  2. 2- Thanks to the Erasmus 'freemover' scholarship, I spent one year at Trinity College Dublin, Ireland, in the Bioinformatics Unit of the Department of Genetics, where I worked on the genome duplication of Saccharomyces cerevisiae. I then obtained an MRC scholarship for my PhD thesis which I defended in 1998 at Oxford University, Merton College (UK). For my thesis, I worked in depth on the analysis of viral genome sequences (DNA viruses and retroviruses) and studied their evolution under the supervision of Pr. Paul Harvey, FRS.
  3. 3- I did a post-doc at Harvard University (USA) in the Department of Molecular and Cellular Biology in the FlyBase team, with a post-doctoral fellowship from the National Institutes of Health (NIH), where I developed software for the drosophila scientific community.
  4. 4- Then, I was employed as a senior researcher in the Target Discovery Group at Lion Bioscience Research Inc. (LBRI) in Cambridge, MA (USA), where I worked on the human genome data mining project. I was the coordinator between LBRI and Bayer's Diabetes Group in the US and Germany and also the scientist in charge of the patent applications.

_ _ _ _ _ _ _

Actions to take:
1) Retype the career summary from "4. 4- Then, I" to "the patent applications.".
2) Does the career summary support each statement? Answer yes or no and quote the deciding words. (a) The PhD thesis was defended in 1998 at Oxford University. (b) The post-doc at Harvard University was funded by an MRC scholarship. (c) At Lion Bioscience Research Inc., the work centered on drosophila genome data.
The entries come from a different source than the career summary.

Material shown:
_ _ _ _ _ _ _

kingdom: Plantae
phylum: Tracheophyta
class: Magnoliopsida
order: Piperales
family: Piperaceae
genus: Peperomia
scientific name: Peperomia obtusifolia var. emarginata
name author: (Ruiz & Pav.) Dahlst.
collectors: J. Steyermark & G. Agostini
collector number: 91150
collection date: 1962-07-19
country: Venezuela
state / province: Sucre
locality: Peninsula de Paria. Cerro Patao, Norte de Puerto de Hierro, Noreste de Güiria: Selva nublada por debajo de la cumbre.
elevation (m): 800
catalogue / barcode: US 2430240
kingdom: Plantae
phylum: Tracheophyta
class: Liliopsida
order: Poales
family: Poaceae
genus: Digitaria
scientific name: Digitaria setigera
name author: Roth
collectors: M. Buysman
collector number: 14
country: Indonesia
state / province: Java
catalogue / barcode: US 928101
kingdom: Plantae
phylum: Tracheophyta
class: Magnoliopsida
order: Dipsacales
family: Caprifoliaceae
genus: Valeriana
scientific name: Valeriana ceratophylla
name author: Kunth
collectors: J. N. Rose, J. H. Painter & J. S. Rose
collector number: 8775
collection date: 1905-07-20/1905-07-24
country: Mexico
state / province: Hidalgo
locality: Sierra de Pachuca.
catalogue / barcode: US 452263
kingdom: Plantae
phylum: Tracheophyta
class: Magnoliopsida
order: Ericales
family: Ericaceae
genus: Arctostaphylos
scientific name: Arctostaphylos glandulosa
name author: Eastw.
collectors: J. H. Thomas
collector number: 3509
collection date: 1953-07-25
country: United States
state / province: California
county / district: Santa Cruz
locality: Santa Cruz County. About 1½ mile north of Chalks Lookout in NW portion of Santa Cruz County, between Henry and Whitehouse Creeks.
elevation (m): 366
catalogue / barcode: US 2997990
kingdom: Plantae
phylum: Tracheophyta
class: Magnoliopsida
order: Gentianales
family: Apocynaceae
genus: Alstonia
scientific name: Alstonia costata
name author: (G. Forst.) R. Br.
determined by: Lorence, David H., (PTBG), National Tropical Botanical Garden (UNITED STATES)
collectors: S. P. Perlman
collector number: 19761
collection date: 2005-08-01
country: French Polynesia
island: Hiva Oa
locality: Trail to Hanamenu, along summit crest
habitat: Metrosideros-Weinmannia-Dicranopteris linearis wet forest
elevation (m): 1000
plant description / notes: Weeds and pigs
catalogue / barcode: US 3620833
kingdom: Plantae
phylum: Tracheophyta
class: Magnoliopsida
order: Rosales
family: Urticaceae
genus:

_ _ _ _ _ _ _

Answers to the exercises:
1)
4. 4- Then, I was employed as a senior researcher in the Target Discovery Group at Lion Bioscience Research Inc. (LBRI) in Cambridge, MA (USA), where I worked on the human genome data mining project. I was the coordinator between LBRI and Bayer's Diabetes Group in the US and Germany and also the scientist in charge of the patent applications.

2)
(a) Yes: "which I defended in 1998 at Oxford University, Merton College (UK)"
(b) No: "with a post-doctoral fellowship from the National Institutes of Health (NIH)"
(c) No: "where I worked on the human genome data mining project"